Nous savons depuis longtemps que le conseil municipal n’est ici qu’un piège à cons(eillers). Nous avons dit (article précédent) pourquoi il fallait y mettre fin. Pour le respect des électeurs qui ont souhaité que cela change à Saint-Cyprien. Pour l’honneur d’une institution qu’il est indécent de caricaturer ainsi. Et parce que, une fois engagées les actions pour que la Justice y mette fin, continuer à siéger dans ce conseil qui bafoue les règles, la morale et l’intérêt public ne fait que donner un semblant de crédibilité à cette démocratie fantoche où braconne effrontément Thierry Del Poso.
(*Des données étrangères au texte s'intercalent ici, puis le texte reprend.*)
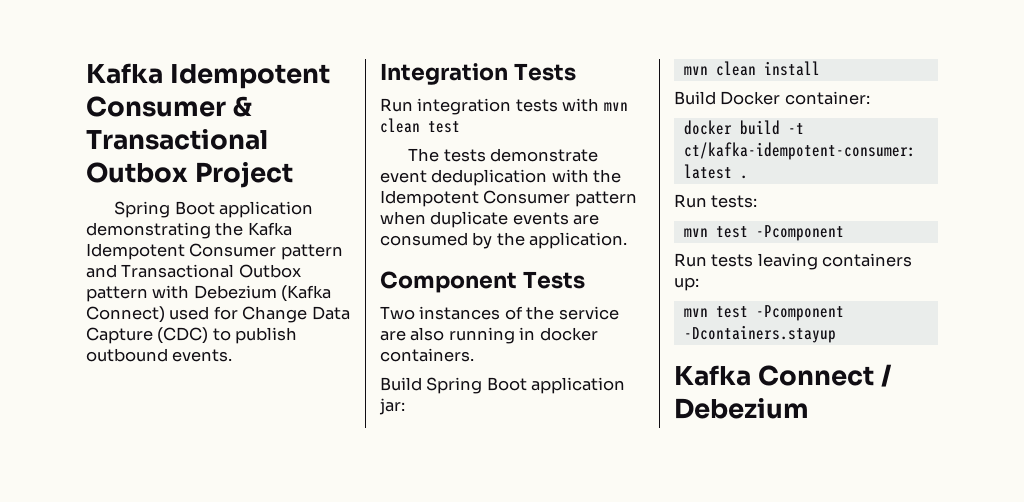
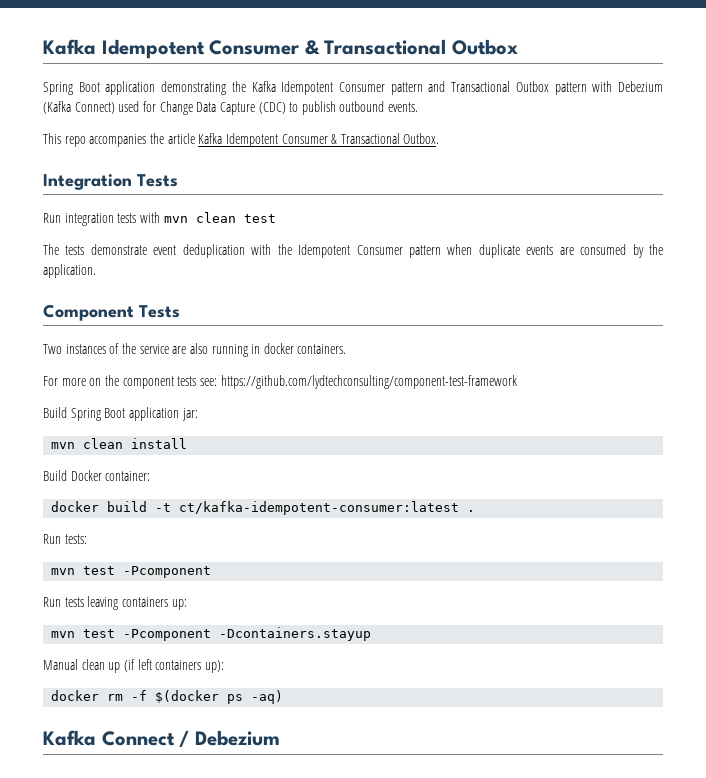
[195,161,294,188] Project -> (518, 47) none
(233, 355) none -> [43,133,440,147] // This repo accompanies the article Kafka Idempotent Consumer & Transactional Outbox.
(474, 355) none -> [43,375,517,389] // For more on the component tests see: https://github.com/lydtechconsulting/component-test-framework
(836, 334) none -> [43,659,224,673] [51,690,284,704] // Manual clean up (if left containers up): // docker rm -f $(docker ps -aq)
Car il a avoué sa forfaiture le 7 octobre en séance publique. Il s’en est vanté à deux reprises : " il n’y aura pas de démocratie avant 2014 ". Nul ne peut plus l’ignorer, ni les électeurs de Saint-Cyprien, ni le Préfet et les tribunaux, ni les confrères du barreau et les frères de loge, ni ses nouveaux amis de la majorité présidentielle (dont il demande le soutien) ni ceux de la nouvelle majorité sénatoriale (qu’il a soutenus le 25 septembre), la démocratie n’existe pas à Saint-Cyprien, la démocratie ne passera pas par lui.
Nous le savions mais certains pouvaient penser que nous exagérions, chacun maintenant est averti : " pas de démocratie ici avant 2014 " dit Del Poso (qui croit sans doute atteindre sans encombres un horizon abrité en 2014). C’est désormais clair pour tous : pas de démocratie avec Del Poso, cessons les faux-semblants, la démocratie ne s’imposera que contre lui, par son départ et celui des siens.
Le 7 octobre a officialisé que le conseil municipal est et restera, sous Del Poso, un piège à cons(eillers). Pire : pour que nul ne s’agite dans le piège, on n’hésite plus à bâillonner les conseillers englués dans la litanie des récriminations et lamentations, on menace d’expulser le public et de siéger à huis clos … et SVP on en prend les moyens : on demande au Préfet un renfort policier afin de chasser quelques dizaines de citoyens trop curieux et de garantir ainsi au monarque le silence du huis clos, ce cimetière de la démocratie locale. Ironie funèbre d’une fin de règne : le zen s’enferme dans son huis clos et le braconnier de la démocratie fait appel aux gendarmes pour sécuriser son despotisme.
Mais, trop fier de lui, ce braconnier de la démocratie, oublie qu’il arrive en France que les gendarmes mettent fin aux fanfaronnades des braconniers.